*SUPPLIED TEXT*
···

# Relocating plumbing - concrete slab foundation



## vsheetz (Sep 28, 2008)

For a coming bathroom remodel I am looking to relocate some drains. Looking to combine existing bathroom with adjacent closet Toilet needs to move about four feet - new location will be on an outside wall. A sink drain will needs to move about three feet and then provide for a tub drain as well. 

Cut a appropriately sized slot in the concrete from old to new location? What are DIY options for opening the concrete slab? Or best to get a pro concrete cutting outfit to come in? 

Thx!


----------



## Ron6519 (Mar 28, 2007)

There are some slabs that can't be cut. Those that are pre tensioned with metal reinforcement. If yours are not, you can rent a concrete saw and cut channels where you need them. I'd get a wet saw to cut down on the dust.
Make sure you have the pitch needed to move the solid waste from the new toilet location to the main drain. There are limits to this distance.
Ron


----------



## vsheetz (Sep 28, 2008)

Ron6519 said:


> There are some slabs that can't be cut. Those that are pre tensioned with metal reinforcement. If yours are not, you can rent a concrete saw and cut channels where you need them. I'd get a wet saw to cut down on the dust.
> Make sure you have the pitch needed to move the solid waste from the new toilet location to the main drain. There are limits to this distance.
> Ron


How does one tell if the slab is a tension slab?


----------



## rossfingal (Mar 20, 2011)

Is the slab you want to cut in a residence (house/condo)?
Slab on grade - basement?
rossfingal


----------



## Ron6519 (Mar 28, 2007)

vsheetz said:


> How does one tell if the slab is a tension slab?


There might be a mention in the house plans on file with the local municipality. 
Ron


----------



## vsheetz (Sep 28, 2008)

rossfingal said:


> Is the slab you want to cut in a residence (house/condo)?
> Slab on grade - basement?
> rossfingal



Single family residence
Slab on grade, no basement


----------



## rossfingal (Mar 20, 2011)

···

*STATED TASK*
Copy out the part of the slab-plumbing thread between "Cut a appropriately" and "to come in?", inclusive, word for word.

···

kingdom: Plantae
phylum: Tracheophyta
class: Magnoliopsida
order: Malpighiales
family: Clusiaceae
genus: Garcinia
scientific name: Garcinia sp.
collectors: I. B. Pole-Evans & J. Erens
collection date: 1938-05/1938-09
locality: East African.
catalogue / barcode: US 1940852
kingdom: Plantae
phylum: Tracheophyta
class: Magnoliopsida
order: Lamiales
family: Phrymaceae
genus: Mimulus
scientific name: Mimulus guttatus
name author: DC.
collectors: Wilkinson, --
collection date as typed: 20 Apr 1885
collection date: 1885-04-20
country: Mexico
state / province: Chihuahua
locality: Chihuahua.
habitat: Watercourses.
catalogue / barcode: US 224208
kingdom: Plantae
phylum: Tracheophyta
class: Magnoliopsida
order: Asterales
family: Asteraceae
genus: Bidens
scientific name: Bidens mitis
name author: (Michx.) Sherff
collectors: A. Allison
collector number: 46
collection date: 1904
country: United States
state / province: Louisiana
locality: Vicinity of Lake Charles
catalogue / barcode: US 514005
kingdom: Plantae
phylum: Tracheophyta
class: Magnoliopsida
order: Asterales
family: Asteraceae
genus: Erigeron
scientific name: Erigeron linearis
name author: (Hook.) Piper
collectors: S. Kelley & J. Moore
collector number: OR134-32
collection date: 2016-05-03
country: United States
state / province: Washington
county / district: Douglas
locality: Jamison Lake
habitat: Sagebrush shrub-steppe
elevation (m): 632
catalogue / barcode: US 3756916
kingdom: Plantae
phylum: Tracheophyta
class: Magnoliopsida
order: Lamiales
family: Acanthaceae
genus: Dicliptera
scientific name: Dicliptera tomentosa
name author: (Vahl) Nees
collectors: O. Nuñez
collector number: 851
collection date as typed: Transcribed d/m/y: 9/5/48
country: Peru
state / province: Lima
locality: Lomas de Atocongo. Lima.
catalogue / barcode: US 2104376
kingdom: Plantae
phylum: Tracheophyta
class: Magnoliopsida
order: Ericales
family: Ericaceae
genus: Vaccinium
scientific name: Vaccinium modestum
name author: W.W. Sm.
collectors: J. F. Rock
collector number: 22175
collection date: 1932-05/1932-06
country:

···

*RESULT OF THE TASK*
Cut a appropriately sized slot in the concrete from old to new location? What are DIY options for opening the concrete slab? Or best to get a pro concrete cutting outfit to come in?